During the session, we learned the safest ways to assist students into headstands, handstands, and shoulder stands. Learning the assists and cues were cool, but it was infinitely cooler to see the smiles on the faces of the girls who had never been able to get upside down before after they released from their first ever inversions.
Before arriving at Yandara, I thought it was a requirement that any yoga teacher had to be able to lift into a full headstand or bend gracefully into a scorpion pose before even signing up for the training program. So needless to say that I was relieved when I found out I wasn’t the only one who needed a bit of assistance (and encouragement) to invert.
I’ve learned more than ever that yoga is not a competition. Everyone’s bodies are made completely different, and, where one person may be able to stretch wide with little effort and yet struggle in balance poses, others may not have the bone structure to extend into obscure angles but can hold a 15 minute headstand with ease.
There’s no judgment here at Yandara if there’s a pose you can or can’t do, and it’s been fun to celebrate new yoga victories with my new friends.

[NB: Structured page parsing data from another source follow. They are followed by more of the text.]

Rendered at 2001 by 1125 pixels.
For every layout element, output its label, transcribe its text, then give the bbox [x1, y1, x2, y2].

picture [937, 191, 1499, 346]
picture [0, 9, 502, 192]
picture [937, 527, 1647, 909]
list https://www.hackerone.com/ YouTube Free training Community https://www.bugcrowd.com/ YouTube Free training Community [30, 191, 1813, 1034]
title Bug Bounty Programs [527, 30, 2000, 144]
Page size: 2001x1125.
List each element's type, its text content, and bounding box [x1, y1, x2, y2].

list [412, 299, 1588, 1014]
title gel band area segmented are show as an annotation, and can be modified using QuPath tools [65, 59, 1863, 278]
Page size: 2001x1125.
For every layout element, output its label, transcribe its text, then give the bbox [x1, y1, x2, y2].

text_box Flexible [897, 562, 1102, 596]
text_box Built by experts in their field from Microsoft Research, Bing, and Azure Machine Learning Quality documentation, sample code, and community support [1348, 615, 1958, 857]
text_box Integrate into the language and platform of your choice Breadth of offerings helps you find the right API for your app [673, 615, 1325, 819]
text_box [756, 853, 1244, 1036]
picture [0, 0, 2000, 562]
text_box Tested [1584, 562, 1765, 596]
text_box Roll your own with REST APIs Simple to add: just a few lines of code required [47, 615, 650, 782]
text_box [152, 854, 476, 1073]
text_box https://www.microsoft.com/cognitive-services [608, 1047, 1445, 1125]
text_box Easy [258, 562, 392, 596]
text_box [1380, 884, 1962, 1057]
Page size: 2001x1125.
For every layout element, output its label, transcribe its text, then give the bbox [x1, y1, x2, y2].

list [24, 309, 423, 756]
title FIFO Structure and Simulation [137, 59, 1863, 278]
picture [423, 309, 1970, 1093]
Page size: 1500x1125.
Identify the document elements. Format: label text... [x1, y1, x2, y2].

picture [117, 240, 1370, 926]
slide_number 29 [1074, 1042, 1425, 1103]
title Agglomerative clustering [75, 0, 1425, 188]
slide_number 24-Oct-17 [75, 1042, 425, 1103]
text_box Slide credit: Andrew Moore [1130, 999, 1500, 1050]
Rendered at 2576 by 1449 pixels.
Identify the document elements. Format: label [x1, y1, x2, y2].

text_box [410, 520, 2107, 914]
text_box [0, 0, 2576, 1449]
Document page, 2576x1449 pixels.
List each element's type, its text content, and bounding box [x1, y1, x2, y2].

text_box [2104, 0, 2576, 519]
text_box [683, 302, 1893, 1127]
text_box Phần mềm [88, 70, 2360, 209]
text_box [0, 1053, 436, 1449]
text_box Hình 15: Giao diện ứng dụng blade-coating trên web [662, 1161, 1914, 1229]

Packing tip of the day: Bring double the yoga tops and pants. Doing yoga almost all day for 16 days in the warm Balinese breeze makes for some amazing memories … but it also makes for some sweaty and stinky clothes. I probably over packed by bringing six pairs of yoga pants and 12 yoga tops (although I’m not hating having clean clothes most days!), but I’d at least recommend bringing enough options so you’re only wearing your tops two times each (so maybe six tops), and enough pants where you can rotate and air out your options (maybe three-four pairs).